Toda essa instabilidade faz com que muitos especialistas especulem para a possível venda da rede ainda em 2018. Não podemos negar que o Twitter está tentando de tudo para se reinventar e se tornar relevante novamente, mas muitos ainda acham que são mudanças insignificantes.

Veja algumas das modificações que o Twitter fez em 2017:

 

Política contra conteúdo abusivo

Até março de 2017, o Twitter vinha sofrendo duras críticas quanto a sua falta de posição contra comportamentos abusivos e tóxicos dentro da sua própria rede.
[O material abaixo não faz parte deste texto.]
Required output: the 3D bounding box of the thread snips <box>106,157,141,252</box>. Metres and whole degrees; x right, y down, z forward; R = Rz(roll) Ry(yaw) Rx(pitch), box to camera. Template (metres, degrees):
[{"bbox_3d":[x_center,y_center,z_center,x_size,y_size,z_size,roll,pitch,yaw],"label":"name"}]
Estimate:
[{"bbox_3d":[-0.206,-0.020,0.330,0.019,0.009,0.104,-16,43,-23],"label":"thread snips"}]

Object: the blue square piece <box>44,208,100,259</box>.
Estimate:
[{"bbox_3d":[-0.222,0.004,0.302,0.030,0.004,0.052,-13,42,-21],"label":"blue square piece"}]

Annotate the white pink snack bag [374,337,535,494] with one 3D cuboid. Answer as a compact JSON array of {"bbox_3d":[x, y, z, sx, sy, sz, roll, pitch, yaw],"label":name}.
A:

Todo mundo sabe como o cyberbullying e discurso de ódio se proliferam facilmente no Twitter.

O Twitter começou então lançar novas funcionalidades que permitem uma navegação mais segura, facilitam as denúncias contra usuários que infringem sua política contra abusos e discurso de ódio e que bloqueiam conteúdos que desagradam o usuário.

Desde 2017 é possível:

– Filtrar notificações;

– Colocar uma conta, palavras-chave ou frases no “mudo”, para que esses conteúdos não apareçam em sua timeline;

– Usuários podem receber notificações toda vez que o Twitter intervém em alguma conta que vai contra sua política de publicação;

– Usuários podem ser colocados “de castigo”, sem acesso a seus perfis, enquanto o Twitter averigua acusações e denúncias;

– Pesquisa segura sem conteúdo abusivo;

– Twitter está trabalhando em seu algoritmo para “esconder” conteúdo que seja potencialmente ofensivo;

– A rede social também está se prevenindo para não deixar que usuários expulsos criem novas contas.

 

Mensagens diretas para todos

Em maio de 2017 o Twitter permitiu que os usuários que deixam suas contas aptas a receber mensagens diretas as recebessem também de qualquer usuário — mesmo aqueles que o usuário não seguia.
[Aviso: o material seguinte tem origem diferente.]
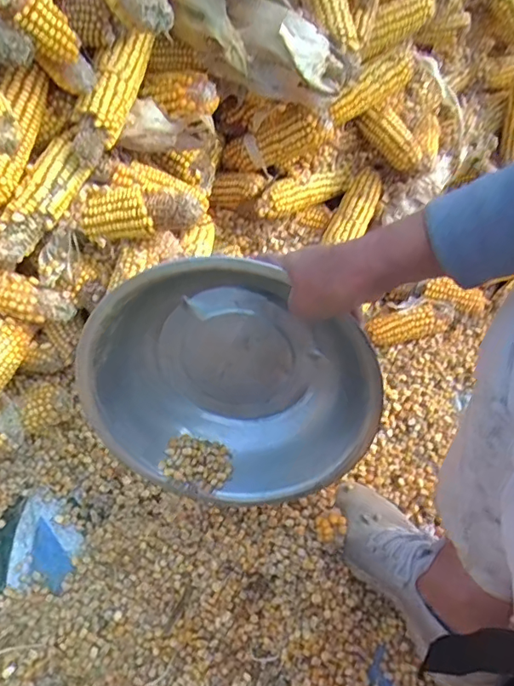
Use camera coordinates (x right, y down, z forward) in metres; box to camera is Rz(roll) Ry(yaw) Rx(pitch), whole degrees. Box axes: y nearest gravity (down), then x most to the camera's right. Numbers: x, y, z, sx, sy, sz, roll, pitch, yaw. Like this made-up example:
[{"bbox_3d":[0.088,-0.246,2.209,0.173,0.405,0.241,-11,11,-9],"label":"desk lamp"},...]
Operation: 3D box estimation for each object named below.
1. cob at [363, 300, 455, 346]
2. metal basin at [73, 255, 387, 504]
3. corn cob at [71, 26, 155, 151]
[{"bbox_3d":[0.227,-0.031,0.759,0.127,0.035,0.038,-10,61,-9],"label":"cob"},{"bbox_3d":[-0.033,0.033,0.514,0.264,0.268,0.095,15,26,-6],"label":"metal basin"},{"bbox_3d":[-0.150,-0.273,0.539,0.044,0.040,0.133,16,73,6],"label":"corn cob"}]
A grande diferença é que essas mensagens vão para uma caixa de entrada separada, a de Requests, e o usuário só lê se aprová-la. Essa foi uma forma do Twitter evitar que usuários recebam conteúdo indesejado.

 

Novo design

O Twitter passou por algumas mudanças no seu design — e por um momento parecia que toda vez que você abria essa rede no seu celular ou navegador, alguma coisa tinha mudado novamente. Essas mudanças incluem:

– As fotos de perfil ficaram redondas;

– O número de retuítes e curtidas agora são atualizados ao vivo;

– As fontes mudaram;

– No app móvel há um novo menu mais detalhado quando você clica na sua foto do perfil;

– A aba Explore agora reúne a funcionalidade Momentos e os Trending Topics;

– Os tuítes com fotos agora são mostrados por completo quando você clica neles, incluindo o texto.
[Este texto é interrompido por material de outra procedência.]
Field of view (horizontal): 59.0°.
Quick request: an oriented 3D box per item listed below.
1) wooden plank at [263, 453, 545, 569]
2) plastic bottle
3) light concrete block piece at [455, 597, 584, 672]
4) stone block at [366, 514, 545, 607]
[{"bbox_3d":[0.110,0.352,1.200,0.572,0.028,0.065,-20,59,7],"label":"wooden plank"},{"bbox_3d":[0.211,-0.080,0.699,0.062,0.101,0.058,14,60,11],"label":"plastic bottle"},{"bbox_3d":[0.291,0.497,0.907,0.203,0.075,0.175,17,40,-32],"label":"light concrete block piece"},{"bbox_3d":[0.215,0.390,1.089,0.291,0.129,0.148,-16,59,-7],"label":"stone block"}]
Tudo isso e o Twitter ainda não lançou um botão para editar um tuíte já postado…

280 caracteres

Em novembro, o Twitter anunciou sua mudança mais chocante: o tamanho máximo de seus tuítes dobrava, passando para 280 caracteres. Isso foi uma mudança testada e, apesar de muitos usuários reclamarem que a rede estava se distanciando de sua ideia original, os resultado mostraram algo diferente.

De acordo com o próprio Twitter, apenas 5% dos tuítes enviados pelas pessoas que participaram dos testes passavam dos 140 caracteres originais; apenas 2% passavam de 190 caracteres.

Apesar de tudo isso, o Twitter continua em busca de um novo propósito no meio de redes que começaram a aglutinar diversas funções no mesmo lugar. Muitos usuários acreditam que a maior pergunta que a rede deve se perguntar é: como fazer com que o conteúdo produzido pelos meus usuários e marcas realmente seja de qualidade e realmente se destaque?